Task details: For each record below, set it down exactly but leave out any picture.

Extracted entries:
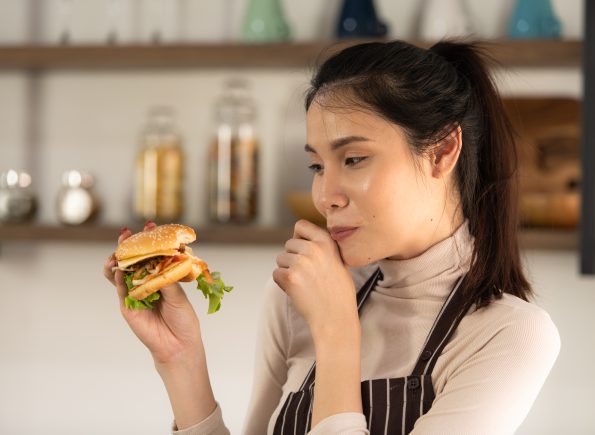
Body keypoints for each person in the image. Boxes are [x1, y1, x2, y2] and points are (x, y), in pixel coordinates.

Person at [103, 39, 561, 435]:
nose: (325, 196)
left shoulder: (509, 334)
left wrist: (337, 331)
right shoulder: (292, 299)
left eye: (355, 159)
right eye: (317, 166)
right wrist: (179, 359)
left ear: (442, 152)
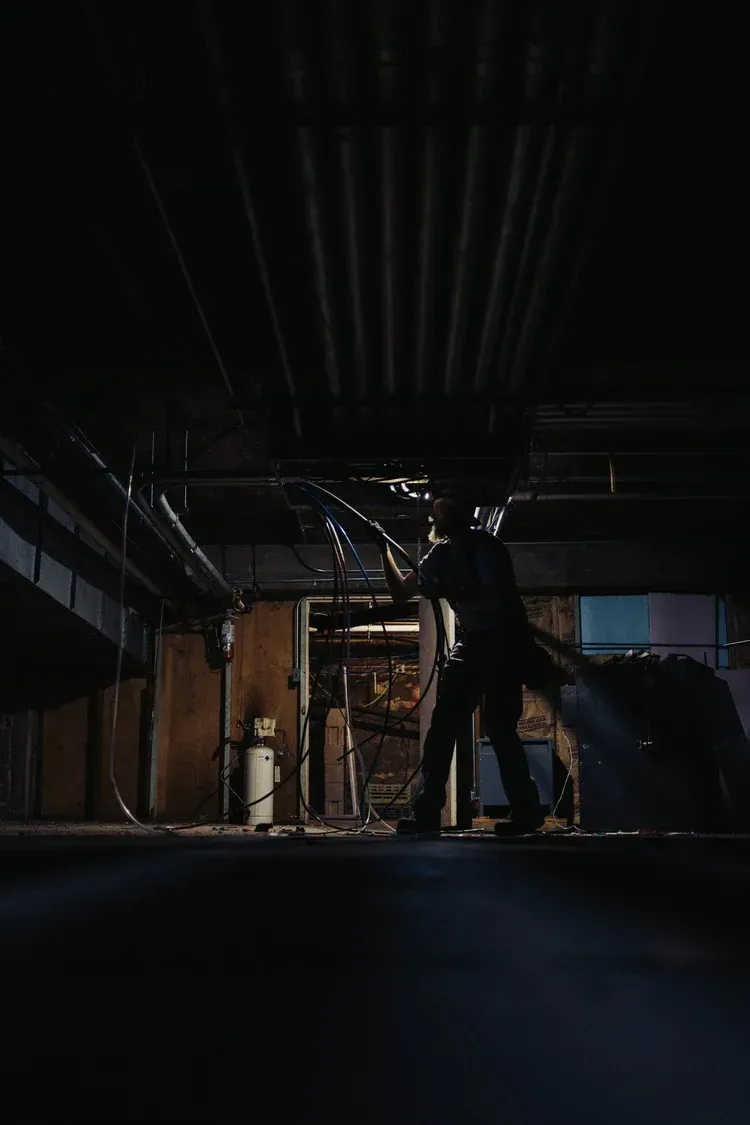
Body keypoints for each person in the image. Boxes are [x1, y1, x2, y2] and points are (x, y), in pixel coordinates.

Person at [371, 496, 544, 836]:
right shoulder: (440, 553)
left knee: (499, 727)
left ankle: (526, 811)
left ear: (460, 512)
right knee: (443, 726)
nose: (435, 512)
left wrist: (443, 587)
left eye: (443, 506)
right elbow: (401, 594)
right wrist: (383, 549)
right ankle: (426, 815)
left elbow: (494, 599)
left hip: (503, 642)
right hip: (474, 642)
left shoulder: (489, 547)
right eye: (436, 506)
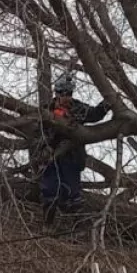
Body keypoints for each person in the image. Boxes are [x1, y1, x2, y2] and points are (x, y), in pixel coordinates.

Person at [40, 72, 109, 223]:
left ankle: (74, 230)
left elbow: (95, 114)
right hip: (51, 158)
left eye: (69, 93)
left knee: (72, 195)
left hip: (72, 158)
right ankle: (47, 225)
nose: (67, 97)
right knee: (50, 192)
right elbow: (38, 133)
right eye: (64, 93)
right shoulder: (46, 110)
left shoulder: (78, 108)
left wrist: (107, 102)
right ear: (57, 93)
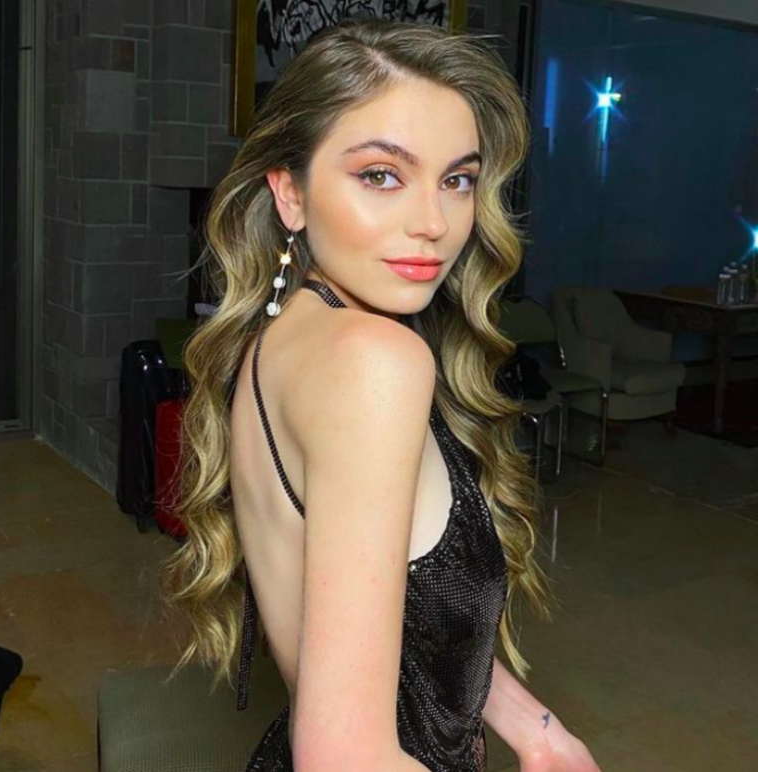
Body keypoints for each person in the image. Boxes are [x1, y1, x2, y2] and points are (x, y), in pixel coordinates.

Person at [163, 18, 602, 772]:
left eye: (457, 180)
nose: (434, 224)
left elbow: (403, 618)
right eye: (380, 175)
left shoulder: (285, 334)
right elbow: (342, 757)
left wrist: (537, 729)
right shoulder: (376, 362)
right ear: (291, 194)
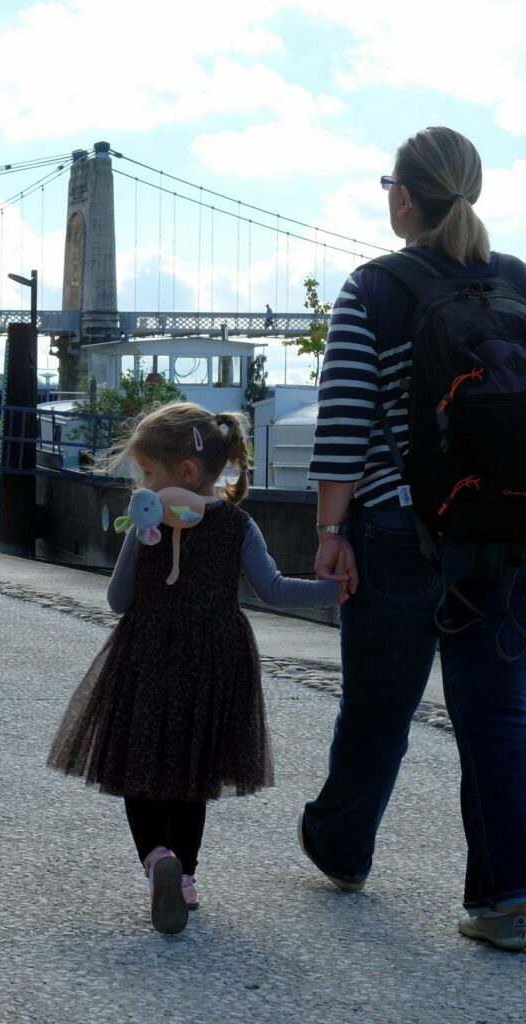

Your response:
Body keypoints for each person in the image. Boxes are [x1, y1, x2, y2] and points are (x, y), in pixel coordinates.

Person at [103, 39, 561, 435]:
nose: (325, 196)
left shoulder: (509, 334)
left wrist: (337, 331)
right shoulder: (292, 299)
left eye: (355, 159)
right eye: (317, 166)
right wrist: (179, 359)
left ear: (442, 152)
Body keypoints for each person in the image. Boxes are [x1, y1, x2, y2] and points are (x, y), in pixel coordinates.

Person at [371, 496, 544, 836]:
right shoulder: (440, 553)
left knee: (499, 727)
left ankle: (526, 811)
left ear: (460, 512)
right knee: (443, 726)
nose: (435, 512)
left wrist: (443, 587)
left eye: (443, 506)
right elbow: (401, 594)
right wrist: (383, 549)
right ankle: (426, 815)
left elbow: (494, 599)
left hip: (503, 642)
right hip: (474, 642)
left shoulder: (489, 547)
right eye: (436, 506)
Body keypoints for each person in the image. Boxes are [x1, y1, x2, y2] and points are (x, y), in pixel coordinates.

Person at [40, 72, 109, 223]:
left ankle: (74, 230)
left elbow: (95, 114)
right hip: (51, 158)
left eye: (69, 93)
left knee: (72, 195)
left hip: (72, 158)
right ankle: (47, 225)
nose: (67, 97)
right knee: (50, 192)
right elbow: (38, 133)
right eye: (64, 93)
right shoulder: (46, 110)
left shoulder: (78, 108)
left wrist: (107, 102)
right ear: (57, 93)
Body keypoints for each person in the image. Boxes are [x1, y1, x2, y2] and points are (x, y), in pixel coordinates.

Person at [163, 18, 602, 772]:
left eye: (457, 180)
nose: (434, 224)
left elbow: (403, 618)
right eye: (380, 175)
left shoulder: (285, 334)
right elbow: (342, 757)
left wrist: (537, 729)
right shoulder: (376, 362)
right ear: (291, 194)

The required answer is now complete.